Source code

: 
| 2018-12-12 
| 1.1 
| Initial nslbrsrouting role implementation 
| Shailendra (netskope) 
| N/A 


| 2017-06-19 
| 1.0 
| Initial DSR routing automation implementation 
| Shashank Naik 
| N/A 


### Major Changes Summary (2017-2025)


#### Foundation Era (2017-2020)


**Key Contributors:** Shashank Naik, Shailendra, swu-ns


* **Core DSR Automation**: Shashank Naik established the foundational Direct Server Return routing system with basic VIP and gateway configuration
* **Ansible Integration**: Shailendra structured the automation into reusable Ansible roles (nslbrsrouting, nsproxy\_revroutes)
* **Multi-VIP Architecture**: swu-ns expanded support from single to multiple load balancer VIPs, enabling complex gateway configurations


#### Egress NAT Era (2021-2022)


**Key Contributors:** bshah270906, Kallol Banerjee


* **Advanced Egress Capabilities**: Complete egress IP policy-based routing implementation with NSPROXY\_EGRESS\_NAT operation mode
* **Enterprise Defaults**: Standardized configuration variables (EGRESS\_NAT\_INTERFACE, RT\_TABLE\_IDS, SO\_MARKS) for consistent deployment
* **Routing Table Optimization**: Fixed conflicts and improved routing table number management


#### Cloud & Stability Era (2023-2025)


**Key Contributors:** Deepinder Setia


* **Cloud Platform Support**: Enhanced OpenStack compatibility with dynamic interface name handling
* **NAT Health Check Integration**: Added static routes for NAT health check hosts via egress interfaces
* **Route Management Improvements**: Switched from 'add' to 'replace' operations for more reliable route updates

> _Assignment_
Can you duplicate everything from the line containing "bshah270906, Kallol Banerjee" down to the end of the lines?

> _Answer to the exercise_
**Key Contributors:** bshah270906, Kallol Banerjee


* **Advanced Egress Capabilities**: Complete egress IP policy-based routing implementation with NSPROXY\_EGRESS\_NAT operation mode
* **Enterprise Defaults**: Standardized configuration variables (EGRESS\_NAT\_INTERFACE, RT\_TABLE\_IDS, SO\_MARKS) for consistent deployment
* **Routing Table Optimization**: Fixed conflicts and improved routing table number management


#### Cloud & Stability Era (2023-2025)


**Key Contributors:** Deepinder Setia


* **Cloud Platform Support**: Enhanced OpenStack compatibility with dynamic interface name handling
* **NAT Health Check Integration**: Added static routes for NAT health check hosts via egress interfaces
* **Route Management Improvements**: Switched from 'add' to 'replace' operations for more reliable route updates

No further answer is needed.